7. Expression Evaluator Security Model

The evaluator is the primary attack surface. Security constraints:

ConstraintLimit
Expression length500 characters
AST depth10 levels
Collection size1000 elements
Allowed functionslen, range, str, int, float, bool, abs, min, max
Blocked__dunder__, imports, lambda, walrus :=, exec, eval, attribute access

Implementation approach: Walk the AST tree node by node, rejecting any node type not in an explicit allowlist. This is a whitelist approach (safer than blacklisting dangerous constructs).

Allowed AST node types:

  • ast.Expression, ast.BoolOp, ast.BinOp, ast.UnaryOp, ast.Compare
  • ast.Constant (str, int, float, bool, None)
  • ast.Name (variable lookup from variables dict)
  • ast.Subscript, ast.Index, ast.Slice
  • ast.List, ast.Tuple, ast.Dict (with size limits)
  • ast.Call (only for allowlisted functions)
  • ast.IfExp (ternary)

8. Comparison with Agent-Core

FeatureAgent-CoreExo (Proposed)
Loop typescount, items, condition, always_truecount, items, condition (always_true = condition="True")
Break control[BREAK] in outputSame
Max iterationsDefault 100Default 100
Branch routingExpression or callableSame
Expression evaluatorAST-based, safeSame approach, same limits
Sub-workflowsSubWorkflowComponentSwarmNode (existing) + state mapping
Shared stateWorkflowState with commit/rollbackWorkflowState (simpler, no transactions needed yet)
CheckpointingGraphStore save/restoreNot in scope for Epic 2 (add if needed later)
Mermaid visualizationBuilt-inNot in scope (can add as separate story)
DSLComponent-based configFlow DSL + Python node types

Key difference: Agent-core uses a Pregel graph engine where components are registered as graph vertices with channel-based communication. Exo uses a simpler sequential execution model where special nodes (loop, branch) handle their own internal complexity. This is simpler and sufficient — Exo’s ParallelGroup already handles fan-out, and the topological sort handles DAGs.

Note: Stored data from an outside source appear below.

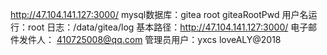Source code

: http://47.104.141.127:3000/
mysql数据库：gitea root giteaRootPwd
用户名运行：root
日志：/data/gitea/log
基本路径：http://47.104.141.127:3000/
电子邮件发件人： 410725008@qq.com
管理员用户：yxcs loveALY@2018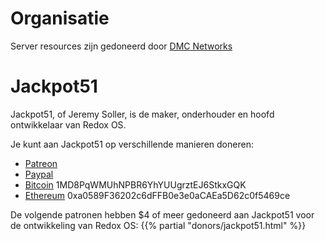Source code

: # Organisatie

Server resources zijn gedoneerd door [DMC Networks](http://dmcnet.net/)

# Jackpot51

Jackpot51, of Jeremy Soller, is de maker, onderhouder en hoofd ontwikkelaar van Redox OS.

Je kunt aan Jackpot51 op verschillende manieren doneren:

- [Patreon](https://www.patreon.com/redox_os)
- [Paypal](https://www.paypal.me/redoxos)
- [Bitcoin](bitcoin:1MD8PqWMUhNPBR6YhYUUgrztEJ6StkxGQK) 1MD8PqWMUhNPBR6YhYUUgrztEJ6StkxGQK
- [Ethereum](ethereum:0xa0589F36202c6dFFB0e3e0aCAEa5D62c0f5469ce) 0xa0589F36202c6dFFB0e3e0aCAEa5D62c0f5469ce

De volgende patronen hebben $4 of meer gedoneerd aan Jackpot51 voor de ontwikkeling van Redox OS:
{{% partial "donors/jackpot51.html" %}}
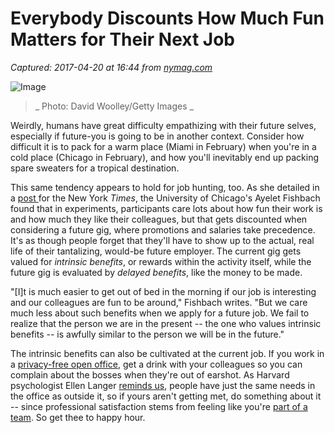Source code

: # Everybody Discounts How Much Fun Matters for Their Next Job

_Captured: 2017-04-20 at 16:44 from [nymag.com](http://nymag.com/scienceofus/2017/02/everybody-discounts-how-much-fun-matters-for-their-next-job.html?mid=full-rss-scienceofus&utm_content=buffer53772&utm_medium=social&utm_source=twitter.com&utm_campaign=buffer)_

![Image](http://pixel.nymag.com/imgs/daily/science/2017/02/08/08-office-fun.w710.h473.jpg)

> _ Photo: David Woolley/Getty Images _

Weirdly, humans have great difficulty empathizing with their future selves, especially if future-you is going to be in another context. Consider how difficult it is to pack for a warm place (Miami in February) when you're in a cold place (Chicago in February), and how you'll inevitably end up packing spare sweaters for a tropical destination.

This same tendency appears to hold for job hunting, too. As she detailed in a [post ](https://www.nytimes.com/2017/01/13/jobs/in-choosing-a-job-focus-on-the-fun.html?_r=0)for the New York _Times_, the University of Chicago's Ayelet Fishbach found that in experiments, participants care lots about how fun their work is and how much they like their colleagues, but that gets discounted when considering a future gig, where promotions and salaries take precedence. It's as though people forget that they'll have to show up to the actual, real life of their tantalizing, would-be future employer. The current gig gets valued for _intrinsic benefits_, or rewards within the activity itself, while the future gig is evaluated by _delayed benefits_, like the money to be made.

"[I]t is much easier to get out of bed in the morning if our job is interesting and our colleagues are fun to be around," Fishbach writes. "But we care much less about such benefits when we apply for a future job. We fail to realize that the person we are in the present -- the one who values intrinsic benefits -- is awfully similar to the person we will be in the future."

The intrinsic benefits can also be cultivated at the current job. If you work in a [privacy-free open office](http://nymag.com/scienceofus/2016/09/more-evidence-that-open-offices-make-people-less-social.html), get a drink with your colleagues so you can complain about the bosses when they're out of earshot. As Harvard psychologist Ellen Langer [reminds us](http://nymag.com/scienceofus/2016/10/feeling-like-youre-on-a-team-at-work-is-so-good-for-you.html), people have just the same needs in the office as outside it, so if yours aren't getting met, do something about it -- since professional satisfaction stems from feeling like you're [part of a team](http://nymag.com/scienceofus/2016/10/feeling-like-youre-on-a-team-at-work-is-so-good-for-you.html). So get thee to happy hour.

9. Verification: Existing Modes Unmodified

The following existing Swarm capabilities are NOT modified by this design:

  1. Workflow mode — unchanged execution loop, new nodes opt-in via markers.
  2. Handoff mode — no state integration, conversation-driven delegation unchanged.
  3. Team mode — no state integration, tool-based delegation unchanged.
  4. Flow DSL — parser unchanged, no new syntax.
  5. ParallelGroup / SerialGroup — unchanged, work as before.
  6. SwarmNode — default context isolation unchanged, new share_state is opt-in.
  7. _detect_handoff() — unchanged.
  8. _DelegateTool — unchanged.
  9. to_dict() / from_dict() — will need extension for new node types but existing serialization unchanged.

10. Implementation Plan (User Stories)

#StoryNew FileEstimated Lines
US-026Safe expression evaluator_internal/expression.py~200
US-027WorkflowState_internal/workflow_state.py~80
US-028LoopNode_internal/loop_node.py~200
US-029BranchNode_internal/branch_node.py~150
US-030Swarm workflow loop integrationmodify swarm.py~30 changed
US-031SwarmNode state mappingmodify nested.py~40 changed

Total new code: ~630 lines + tests.


11. Open Questions

  1. Streaming from LoopNode — Should each iteration’s stream events be yielded to the caller, or only the final aggregated output? Recommendation: Yield per-iteration with StatusEvent markers for iteration boundaries.

  2. State serialization — Should WorkflowState support to_dict() / from_dict() for checkpointing? Recommendation: Yes, include from the start (it’s trivial since the underlying data is already a dict).

  3. Multi-branch routing — Should BranchNode support more than two paths (switch-case)? Recommendation: Start with true/false. Multi-branch can be composed via nested BranchNodes or added as SwitchNode later.

  4. State access in handoff/team modes — Should WorkflowState be available in non-workflow modes? Recommendation: No, keep state scoped to workflow mode. Handoff mode uses conversation history; team mode uses tool delegation.